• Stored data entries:
------------------------

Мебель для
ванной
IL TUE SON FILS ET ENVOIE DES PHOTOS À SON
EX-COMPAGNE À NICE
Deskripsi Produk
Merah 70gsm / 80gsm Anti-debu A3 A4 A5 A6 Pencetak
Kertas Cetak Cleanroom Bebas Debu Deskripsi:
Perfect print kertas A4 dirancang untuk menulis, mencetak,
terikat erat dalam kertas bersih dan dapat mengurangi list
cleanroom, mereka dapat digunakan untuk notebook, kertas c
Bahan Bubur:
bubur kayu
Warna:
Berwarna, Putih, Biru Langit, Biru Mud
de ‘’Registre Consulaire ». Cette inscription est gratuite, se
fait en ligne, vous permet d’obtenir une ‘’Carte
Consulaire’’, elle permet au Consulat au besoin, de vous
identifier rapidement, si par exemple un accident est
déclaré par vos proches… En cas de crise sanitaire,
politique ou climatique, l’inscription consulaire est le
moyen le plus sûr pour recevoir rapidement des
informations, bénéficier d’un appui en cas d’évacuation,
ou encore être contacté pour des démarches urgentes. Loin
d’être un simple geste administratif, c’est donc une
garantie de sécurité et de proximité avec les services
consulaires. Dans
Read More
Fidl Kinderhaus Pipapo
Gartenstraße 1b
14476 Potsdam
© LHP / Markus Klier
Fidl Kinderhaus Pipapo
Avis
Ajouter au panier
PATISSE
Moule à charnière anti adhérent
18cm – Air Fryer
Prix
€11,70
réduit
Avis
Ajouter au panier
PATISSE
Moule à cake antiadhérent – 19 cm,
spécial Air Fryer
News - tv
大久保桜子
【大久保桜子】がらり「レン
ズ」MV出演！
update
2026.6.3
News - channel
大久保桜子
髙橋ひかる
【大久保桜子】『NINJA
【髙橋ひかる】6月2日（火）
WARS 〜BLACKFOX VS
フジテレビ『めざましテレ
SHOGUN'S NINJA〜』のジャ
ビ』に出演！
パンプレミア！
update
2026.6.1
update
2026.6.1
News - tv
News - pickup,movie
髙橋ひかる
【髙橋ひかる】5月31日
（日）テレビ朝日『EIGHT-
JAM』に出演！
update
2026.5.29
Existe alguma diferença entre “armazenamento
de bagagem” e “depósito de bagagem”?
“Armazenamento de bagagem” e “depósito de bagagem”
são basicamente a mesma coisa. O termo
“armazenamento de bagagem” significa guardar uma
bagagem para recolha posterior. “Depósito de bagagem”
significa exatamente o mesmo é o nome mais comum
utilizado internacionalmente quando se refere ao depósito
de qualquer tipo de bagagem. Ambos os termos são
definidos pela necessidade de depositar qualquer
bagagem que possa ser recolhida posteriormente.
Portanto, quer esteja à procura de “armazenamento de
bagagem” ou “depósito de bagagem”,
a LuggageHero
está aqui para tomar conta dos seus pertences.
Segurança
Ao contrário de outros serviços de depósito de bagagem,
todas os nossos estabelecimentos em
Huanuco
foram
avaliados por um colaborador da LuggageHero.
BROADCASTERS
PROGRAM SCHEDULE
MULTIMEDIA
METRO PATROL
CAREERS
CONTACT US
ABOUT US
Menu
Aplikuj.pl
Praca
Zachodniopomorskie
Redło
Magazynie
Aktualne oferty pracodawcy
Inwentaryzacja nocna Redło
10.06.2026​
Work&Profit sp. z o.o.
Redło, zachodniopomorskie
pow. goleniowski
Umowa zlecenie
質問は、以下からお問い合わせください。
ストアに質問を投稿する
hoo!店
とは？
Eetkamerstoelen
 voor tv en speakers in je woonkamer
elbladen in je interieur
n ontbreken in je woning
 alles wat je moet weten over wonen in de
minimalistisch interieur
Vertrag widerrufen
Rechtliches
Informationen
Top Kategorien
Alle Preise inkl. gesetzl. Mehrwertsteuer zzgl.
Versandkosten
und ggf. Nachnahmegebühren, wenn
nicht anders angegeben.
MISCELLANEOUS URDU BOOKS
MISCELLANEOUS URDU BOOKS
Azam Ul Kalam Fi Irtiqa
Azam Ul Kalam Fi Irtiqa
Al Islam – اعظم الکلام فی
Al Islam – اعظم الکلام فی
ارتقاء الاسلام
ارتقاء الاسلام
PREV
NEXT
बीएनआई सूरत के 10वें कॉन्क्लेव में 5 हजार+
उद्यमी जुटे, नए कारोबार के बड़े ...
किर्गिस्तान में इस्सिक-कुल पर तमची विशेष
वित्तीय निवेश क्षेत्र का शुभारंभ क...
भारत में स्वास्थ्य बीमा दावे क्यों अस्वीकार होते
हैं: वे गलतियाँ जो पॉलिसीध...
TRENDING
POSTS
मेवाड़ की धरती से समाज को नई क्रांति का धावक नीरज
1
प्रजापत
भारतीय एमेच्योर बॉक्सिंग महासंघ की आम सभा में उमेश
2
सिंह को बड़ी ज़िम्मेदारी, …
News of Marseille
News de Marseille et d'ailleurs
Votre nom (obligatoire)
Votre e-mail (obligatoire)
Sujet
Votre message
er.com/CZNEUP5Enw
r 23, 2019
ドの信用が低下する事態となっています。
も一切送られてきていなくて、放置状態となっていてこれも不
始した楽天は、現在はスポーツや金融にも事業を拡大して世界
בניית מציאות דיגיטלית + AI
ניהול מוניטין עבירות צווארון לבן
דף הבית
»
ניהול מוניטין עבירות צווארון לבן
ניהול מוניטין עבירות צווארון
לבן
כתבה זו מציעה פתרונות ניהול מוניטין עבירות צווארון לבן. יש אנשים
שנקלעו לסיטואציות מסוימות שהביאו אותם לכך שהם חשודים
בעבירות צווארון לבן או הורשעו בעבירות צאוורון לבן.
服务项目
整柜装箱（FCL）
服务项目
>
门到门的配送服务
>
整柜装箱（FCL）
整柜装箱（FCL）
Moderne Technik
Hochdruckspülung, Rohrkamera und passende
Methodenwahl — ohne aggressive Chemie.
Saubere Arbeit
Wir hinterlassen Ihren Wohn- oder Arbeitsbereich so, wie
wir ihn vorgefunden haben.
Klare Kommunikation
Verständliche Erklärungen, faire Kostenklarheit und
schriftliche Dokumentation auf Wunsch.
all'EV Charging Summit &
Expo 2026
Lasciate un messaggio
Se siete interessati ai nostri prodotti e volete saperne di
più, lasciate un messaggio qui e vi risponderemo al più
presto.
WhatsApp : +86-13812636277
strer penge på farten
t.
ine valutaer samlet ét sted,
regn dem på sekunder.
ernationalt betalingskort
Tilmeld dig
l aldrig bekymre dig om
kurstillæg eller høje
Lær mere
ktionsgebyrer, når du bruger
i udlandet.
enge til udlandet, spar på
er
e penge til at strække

------------------------

Of all the entries above, output exactly the lines between the one holding "News - pickup,movie" and the one holding "10.06.2026​", inclusive.

News - pickup,movie
髙橋ひかる
【髙橋ひかる】5月31日
（日）テレビ朝日『EIGHT-
JAM』に出演！
update
2026.5.29
Existe alguma diferença entre “armazenamento
de bagagem” e “depósito de bagagem”?
“Armazenamento de bagagem” e “depósito de bagagem”
são basicamente a mesma coisa. O termo
“armazenamento de bagagem” significa guardar uma
bagagem para recolha posterior. “Depósito de bagagem”
significa exatamente o mesmo é o nome mais comum
utilizado internacionalmente quando se refere ao depósito
de qualquer tipo de bagagem. Ambos os termos são
definidos pela necessidade de depositar qualquer
bagagem que possa ser recolhida posteriormente.
Portanto, quer esteja à procura de “armazenamento de
bagagem” ou “depósito de bagagem”,
a LuggageHero
está aqui para tomar conta dos seus pertences.
Segurança
Ao contrário de outros serviços de depósito de bagagem,
todas os nossos estabelecimentos em
Huanuco
foram
avaliados por um colaborador da LuggageHero.
BROADCASTERS
PROGRAM SCHEDULE
MULTIMEDIA
METRO PATROL
CAREERS
CONTACT US
ABOUT US
Menu
Aplikuj.pl
Praca
Zachodniopomorskie
Redło
Magazynie
Aktualne oferty pracodawcy
Inwentaryzacja nocna Redło
10.06.2026​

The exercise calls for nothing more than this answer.